AIM OF THE TASK
In the entries below, find each line with the word "philosophical" and pull it out.

Stored records
———
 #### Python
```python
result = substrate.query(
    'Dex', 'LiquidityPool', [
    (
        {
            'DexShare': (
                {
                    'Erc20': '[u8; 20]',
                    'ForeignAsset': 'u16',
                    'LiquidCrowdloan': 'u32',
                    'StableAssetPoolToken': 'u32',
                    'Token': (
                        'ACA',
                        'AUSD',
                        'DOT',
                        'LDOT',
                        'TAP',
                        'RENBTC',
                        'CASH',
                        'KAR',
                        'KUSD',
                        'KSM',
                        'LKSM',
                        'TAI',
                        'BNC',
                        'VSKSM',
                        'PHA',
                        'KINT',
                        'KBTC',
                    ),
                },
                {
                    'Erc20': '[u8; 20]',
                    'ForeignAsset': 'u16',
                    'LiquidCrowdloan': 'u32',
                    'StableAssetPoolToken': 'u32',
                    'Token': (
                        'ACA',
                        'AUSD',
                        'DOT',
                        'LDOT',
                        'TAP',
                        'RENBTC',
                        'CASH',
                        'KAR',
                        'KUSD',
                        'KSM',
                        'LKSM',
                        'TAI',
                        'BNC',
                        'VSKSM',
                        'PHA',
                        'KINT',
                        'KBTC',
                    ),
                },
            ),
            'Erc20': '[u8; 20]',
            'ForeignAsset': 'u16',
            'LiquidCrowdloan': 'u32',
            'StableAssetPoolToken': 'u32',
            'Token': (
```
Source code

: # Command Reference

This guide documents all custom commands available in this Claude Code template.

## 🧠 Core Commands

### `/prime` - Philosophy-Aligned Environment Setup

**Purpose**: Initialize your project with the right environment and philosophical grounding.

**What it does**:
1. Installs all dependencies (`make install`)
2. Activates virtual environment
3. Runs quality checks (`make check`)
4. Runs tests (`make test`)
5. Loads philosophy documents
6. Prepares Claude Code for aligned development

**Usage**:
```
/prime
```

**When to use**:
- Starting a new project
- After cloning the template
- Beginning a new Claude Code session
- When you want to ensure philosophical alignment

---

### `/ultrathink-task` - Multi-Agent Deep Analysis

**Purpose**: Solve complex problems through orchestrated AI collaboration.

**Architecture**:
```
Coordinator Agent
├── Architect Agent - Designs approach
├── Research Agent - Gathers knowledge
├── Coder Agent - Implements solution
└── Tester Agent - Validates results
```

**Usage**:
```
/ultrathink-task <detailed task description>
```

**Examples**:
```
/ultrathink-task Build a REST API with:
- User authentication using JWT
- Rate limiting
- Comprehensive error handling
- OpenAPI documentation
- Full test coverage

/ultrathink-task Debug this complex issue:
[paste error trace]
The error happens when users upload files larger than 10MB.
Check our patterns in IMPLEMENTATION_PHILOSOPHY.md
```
———
ANSWER
**Purpose**: Initialize your project with the right environment and philosophical grounding.
- When you want to ensure philosophical alignment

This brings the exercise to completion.